Homeland Security extensively monitored Occupy movement, documents reveal

23 May, 2014 20:26 / Updated 11 years ago

Newly released documents made public for the first time this week reveal how the United States Department of Homeland Security coordinated with local law enforcement across the US to monitor the Occupy Wall Street movement.

The New York Times in conjunction with the Partnership for Civil Justice Fund say the DHS has provided them with 4,000 page of government documents pertaining to how the US agency relied on nationally dispersed “fusion centers” to share and disseminate intelligence about the Occupy movement in late 2011 after it launched in Lower Manhattan that November.

Rather than demonstrating any blatantly egregious and certainly illegal surveillance tactics employed against protesters, however, the documents instead show how DHS-fusion centers from Florida to Massachusetts monitored their local OWS chapters using publically available social media postings and other open source investigation.

“In many cases, law enforcement officials appeared to simply assemble or copy lists of protests or related activities, sometimes maintaining tallies of how many people might show up,” Colin Moynihan wrote for the Times on Friday. “They also noted appearances by prominent Occupy supporters and advised other officials about what — or whom — to watch for, according to the newly disclosed documents.”

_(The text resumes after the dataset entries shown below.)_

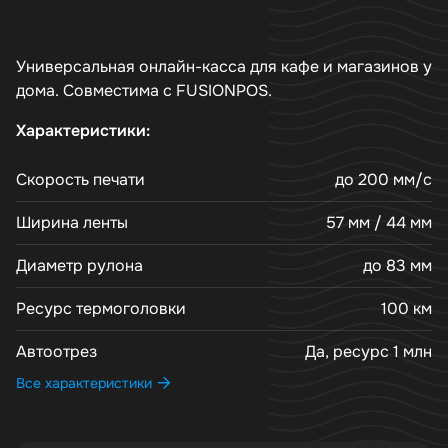
Универсальная онлайн-касса для кафе и магазинов у
дома. Совместима с FUSIONPOS.
Характеристики:
Скорость печати
до 200 мм/с
Ширина ленты
57 мм / 44 мм
Диаметр рулона
до 83 мм
Ресурс термоголовки
100 км
Автоотрез
Да, ресурс 1 млн
Все характеристики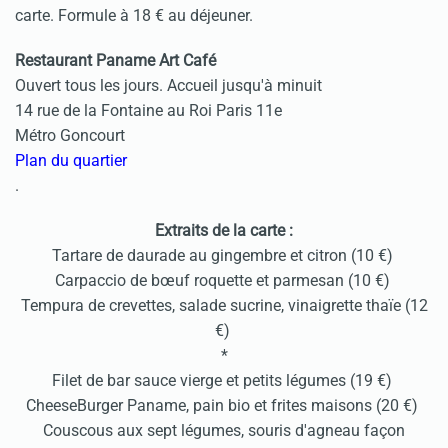
carte. Formule à 18 € au déjeuner.
Restaurant Paname Art Café
Ouvert tous les jours. Accueil jusqu'à minuit
14 rue de la Fontaine au Roi Paris 11e
Métro Goncourt
Plan du quartier
.
Extraits de la carte :
Tartare de daurade au gingembre et citron (10 €)
Carpaccio de bœuf roquette et parmesan (10 €)
Tempura de crevettes, salade sucrine, vinaigrette thaïe (12
€)
*
Filet de bar sauce vierge et petits légumes (19 €)
CheeseBurger Paname, pain bio et frites maisons (20 €)
Couscous aux sept légumes, souris d'agneau façon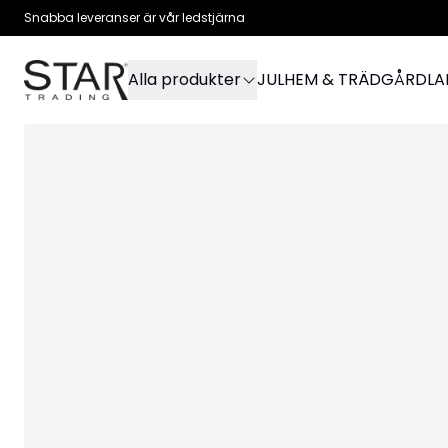
Snabba leveranser är vår ledstjärna
Alla produkter
JUL
HEM & TRÄDGÅRD
L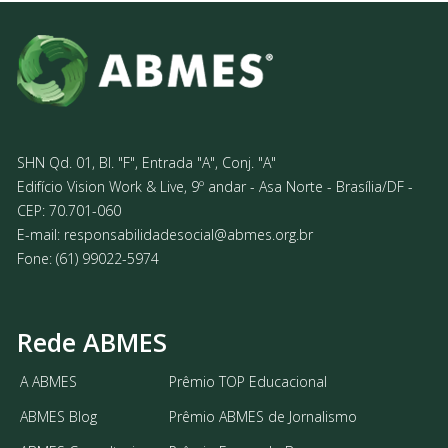
SHN Qd. 01, Bl. "F", Entrada "A", Conj. "A"
Edifício Vision Work & Live, 9º andar - Asa Norte - Brasília/DF -
CEP: 70.701-060
E-mail:
responsabilidadesocial@abmes.org.br
Fone: (61) 99022-5974
Rede ABMES
A ABMES
Prêmio TOP Educacional
ABMES Blog
Prêmio ABMES de Jornalismo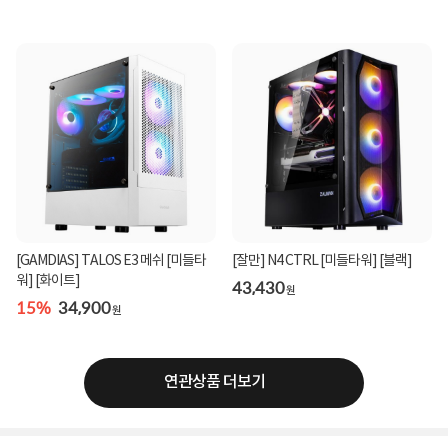
[GAMDIAS] TALOS E3 메쉬 [미들타
[잘만] N4 CTRL [미들타워] [블랙]
워] [화이트]
43,430
원
15%
34,900
원
연관상품 더보기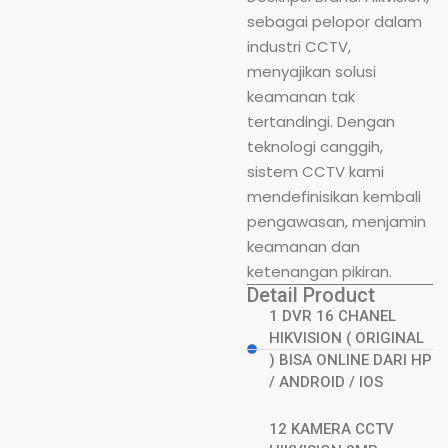
sebagai pelopor dalam
industri CCTV,
menyajikan solusi
keamanan tak
tertandingi. Dengan
teknologi canggih,
sistem CCTV kami
mendefinisikan kembali
pengawasan, menjamin
keamanan dan
ketenangan pikiran.
Detail Product
1 DVR 16 CHANEL
HIKVISION ( ORIGINAL
) BISA ONLINE DARI HP
/ ANDROID / IOS
12 KAMERA CCTV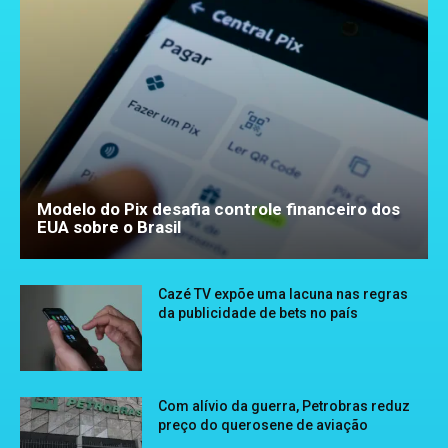
Modelo do Pix desafia controle financeiro dos
EUA sobre o Brasil
Cazé TV expõe uma lacuna nas regras
da publicidade de bets no país
Com alívio da guerra, Petrobras reduz
preço do querosene de aviação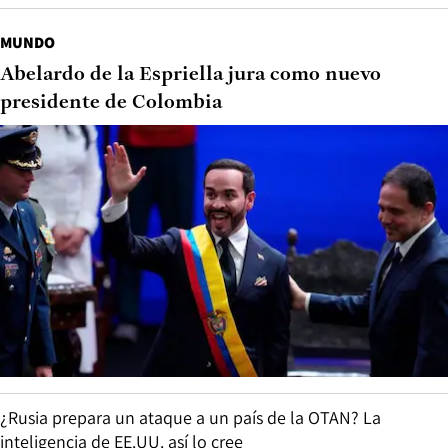
MUNDO
Abelardo de la Espriella jura como nuevo
presidente de Colombia
¿Rusia prepara un ataque a un país de la OTAN? La
inteligencia de EE.UU. así lo cree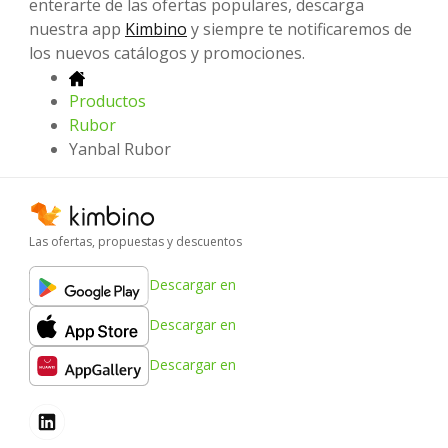
enterarte de las ofertas populares, descarga
nuestra app
Kimbino
y siempre te notificaremos de
los nuevos catálogos y promociones.
Productos
Rubor
Yanbal Rubor
Las ofertas, propuestas y descuentos
Descargar en
Descargar en
Descargar en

Indeed, fusion center employees shared with colleagues across the country as much information as possible about rallies, marches and other gatherings arranged at OWS encampments as more sprang up across the US following the start of an occupation in New York City’s Zuccotti Park in November 2011.

The Times have published just 77-pages—a mere sampling of the 4,000 pages of documents they say they received through Freedom of Information Act requests, but the files nevertheless showcase how federal officials alerted one another on a regular basis upon the happenings at certain encampments.

In Boston, for example, the Boston Regional Intelligence Center took notes of open forums with Prof. Noam Chomsky, where they expected members of Occupy Boston to show up en masse. In a separate bulletin circulated by the BRIC only three days later, the analyst who compiled the information provided details about guests and lecturers who were scheduled to appear, including tidbits pertaining to arrests and demonstrations linked to their past engagements.

In another document, agents at the Washington Regional Threat and Analysis Center spread the word to law enforcement officials in the nation’s capital about plans for a “week of action” scheduled in DC. In that dispatch, the DC-based analyst wrote Capt. Paul Shelton of the MPD that none of the protesters making their way from Boston to DC are “known to be troublemakers,” according to a source inside New England.

And while the documents don’t necessarily show any examples of phone or email surveillance, the Times noted, activists and privacy advocates are nonetheless not too happy with the report.

“People must have the ability to speak out freely to express a dissenting view without the fear that the government will treat them as enemies of the state,” Mara Verheyden-Hilliard of the PCJF told the Times.

“To be clear: There’s nothing inherently illegitimate about a local police department keeping tabs on large upcoming public gatherings–including protests–for prosaic reasons of public safety and traffic management,” Julian Sanchez of the DC-based Cato Institute think-tank wrote in response to seeing the new documents, “What’s absurd is that the federal government is throwing ‘homeland security’ funds at institutions that, having proven hilariously incapable of making any contribution to counterterror efforts, instead busy themselves trawling Google for information about political rallies.”

As RT reported previously, a congressional investigation into fusion centers in 2013 found that the DHS-led intel hubs were gathering little more than “crap intelligence,” and rarely led investigators to instances of potential terrorist activity—despite them being designed to do as much.

In a statement on the PCJF website, Verheyden-Hilliard equated the evidence obtained from the DHS as demonstrating the use of an “enormous spying and monitoring apparatus" coordinated between Department of Defense, Federal Bureau of Investigation, DHS and local police across the country, as well as with the assistance of private contractors looking out for the interests of commercial businesses.

Now, Verheyden-Hilliard writes, evidence shows exactly how those centers conducted those operations.

“There is now, with the release of these documents, incontrovertible evidence of systematic and not incidental conduct and practices of the Fusion Centers and their personnel to direct their sights against a peaceful movement that advocated social and economic justice in the United States,” Verheyden-Hilliard wrote. “It bears noting also that while these 4,000 pages offer the most significant and largest window into the US intelligence and law enforcements’ coordinated targeting of Occupy, they can only be a portion of what is likely many more tens of thousands of pages of materials generated by the nationwide operation.”

“These documents show that the Fusion Centers constitute a menace to democracy,” she added. “This gross misuse of US taxpayers’ money also demonstrates that the Fusion Centers are a colossal rat hole of waste. The Fusion Centers should be defunded and ended immediately.”